Le projet de loi sur le droit d'auteur et les droits voisins dans la société de l'information, en cours d'examen par l'Assemblée nationale, transposant la directive du 22 mai 2001, donne l'impression que l'équilibre entre le droit des auteurs et celui des consommateurs penche en faveur du premier. Qu'en est-il ?

Ce texte déséquilibre le droit d'auteur français et remet entre les mains des titulaires de droits un pouvoir de contrôle du public à ce jour inégalé. Le gouvernement propose de créer un droit de contrôle sur l'utilisation de l'œuvre et, par conséquent, un droit de contrôle sur l'utilisateur. Les titulaires de droits vont pouvoir fixer arbitrairement et a priori les conditions d'utilisation des œuvres, y compris lors d'une utilisation dans la sphère privée. Par exemple, les producteurs de disques vont pouvoir revenir sur les droits du public en l'empêchant de transférer le contenu d'un CD vers un baladeur MP3, acte pourtant légitime puisque les supports de stockage utilisés par ces baladeurs sont soumis à la redevance sur la copie privée.

Les mesures prévues vous paraissent-elles suffisantes pour réduire les téléchargements ?

En aucune façon. Les œuvres disponibles sur les réseaux P2P resteront disponibles, de nouvelles seront mises à disposition, et les mesures techniques seront contournées, comme elles l'ont toujours été. Au pire, il sera toujours possible d'enregistrer un flux via la sortie audio de sa carte son, ou alors il faudra crypter jusqu'aux enceintes...

Le droit n'a-t-il pas une longueur de retard sur la technologie ?

Ce n'est pas tant le droit qui a une longueur de retard sur la technologie mais les titulaires de droits qui refusent de monter dans le train du progrès.

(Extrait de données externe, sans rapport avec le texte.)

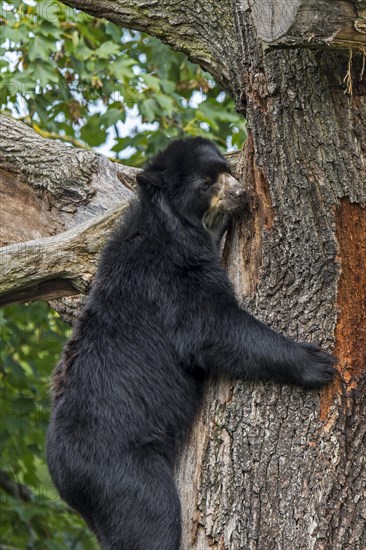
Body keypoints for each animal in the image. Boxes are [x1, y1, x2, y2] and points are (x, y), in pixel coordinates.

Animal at [46, 138, 338, 550]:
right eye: (205, 183)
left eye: (226, 170)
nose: (241, 193)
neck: (171, 224)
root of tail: (60, 474)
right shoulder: (172, 272)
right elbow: (211, 328)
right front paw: (316, 362)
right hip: (120, 468)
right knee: (149, 520)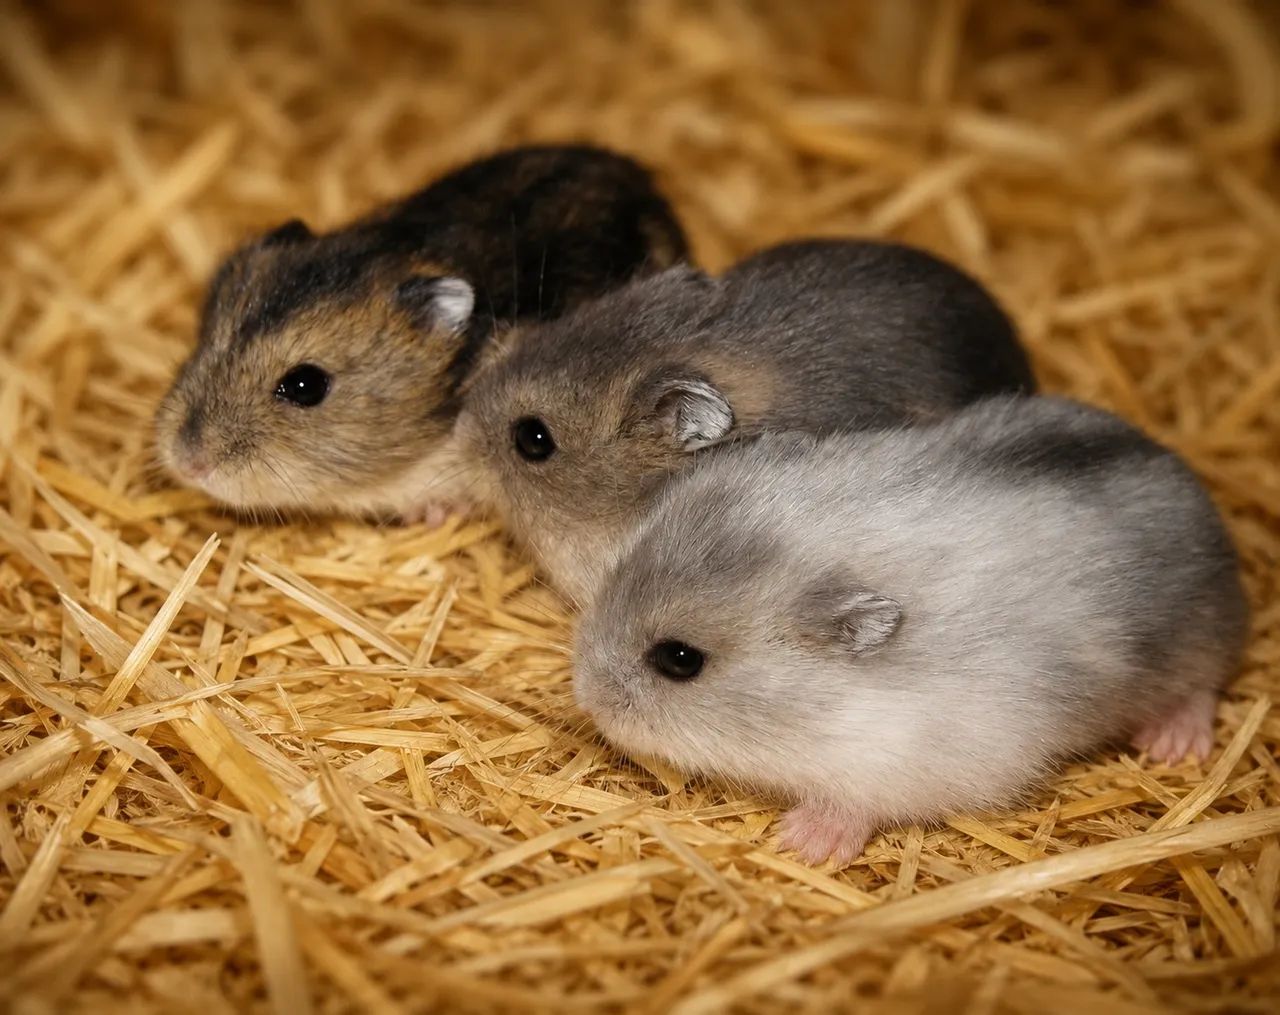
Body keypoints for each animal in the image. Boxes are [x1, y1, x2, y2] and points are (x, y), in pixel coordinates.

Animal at [573, 396, 1248, 865]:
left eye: (680, 659)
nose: (586, 697)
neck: (829, 706)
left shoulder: (915, 759)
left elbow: (855, 802)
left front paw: (799, 842)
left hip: (1199, 642)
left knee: (1200, 688)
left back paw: (1173, 745)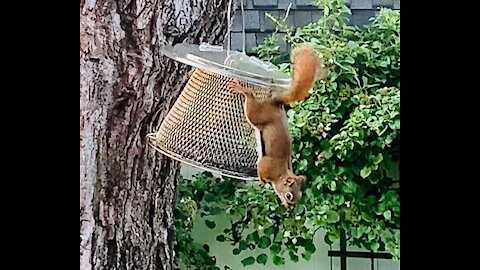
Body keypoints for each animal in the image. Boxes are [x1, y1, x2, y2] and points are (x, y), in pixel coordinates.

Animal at [228, 44, 326, 209]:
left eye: (299, 197)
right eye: (289, 195)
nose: (290, 209)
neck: (281, 174)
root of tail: (275, 103)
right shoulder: (265, 165)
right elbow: (262, 174)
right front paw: (261, 183)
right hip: (257, 115)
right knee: (251, 102)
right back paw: (243, 90)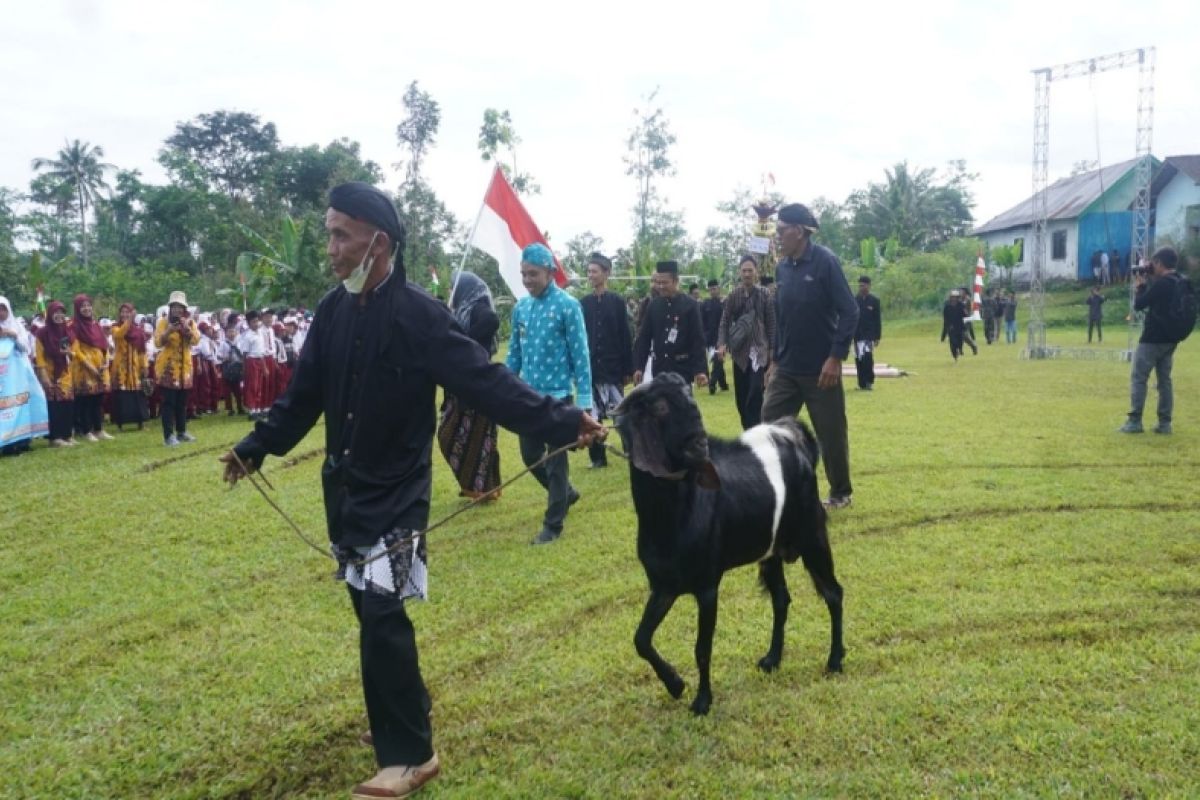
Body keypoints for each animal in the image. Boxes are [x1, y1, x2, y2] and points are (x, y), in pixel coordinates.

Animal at [614, 371, 849, 714]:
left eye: (691, 398)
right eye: (659, 407)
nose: (701, 445)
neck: (670, 516)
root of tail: (795, 440)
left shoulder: (707, 587)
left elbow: (702, 647)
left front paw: (702, 701)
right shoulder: (664, 585)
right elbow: (641, 639)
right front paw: (675, 684)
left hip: (813, 538)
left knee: (833, 593)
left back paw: (834, 660)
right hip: (772, 552)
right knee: (781, 599)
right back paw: (772, 659)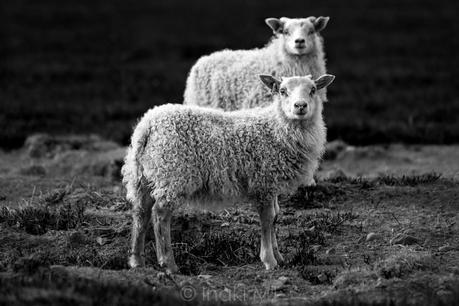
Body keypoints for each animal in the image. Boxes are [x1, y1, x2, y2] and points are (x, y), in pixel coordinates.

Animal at [124, 73, 336, 272]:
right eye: (283, 91)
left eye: (313, 90)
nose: (300, 106)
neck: (276, 128)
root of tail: (147, 125)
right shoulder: (264, 181)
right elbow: (267, 219)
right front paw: (269, 260)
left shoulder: (271, 183)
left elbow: (276, 216)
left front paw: (280, 257)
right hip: (173, 174)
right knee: (160, 214)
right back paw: (168, 264)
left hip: (145, 176)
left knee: (141, 212)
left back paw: (137, 261)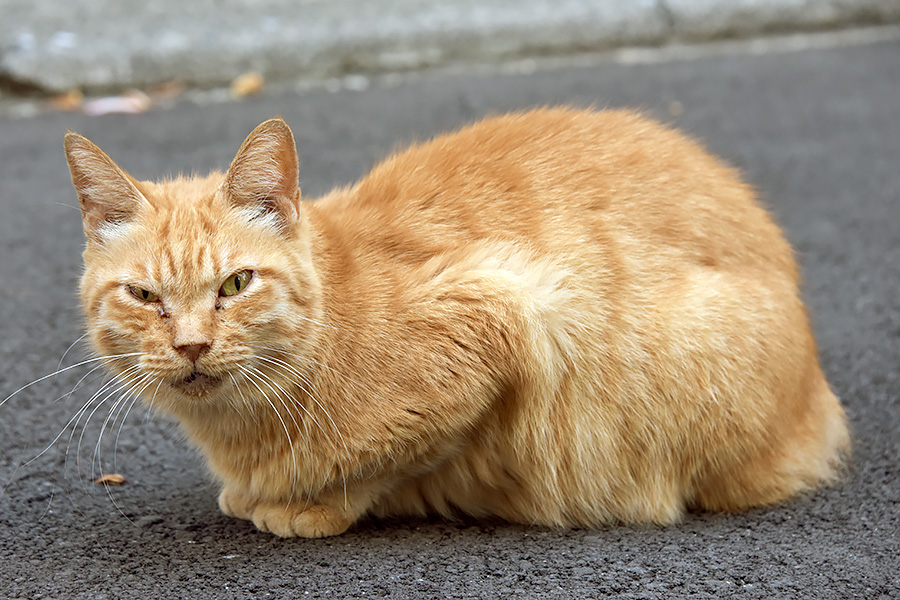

Ils n'ont pas compris que les nouveaux usages permis par la technologie ne peuvent être éliminés, par le droit ou par la technologie. Combattre la technique par la technique est une lutte perdue d'avance. Ce n'est pas en pénalisant des millions de consommateurs honnêtes que l'on changera les habitudes des millions d'internautes qui utilisent les réseaux P2 P et qui, pour beaucoup, proposent des œuvres sans autorisation. Créer de nouveaux délits n'a jamais réduit le nombre de délinquants.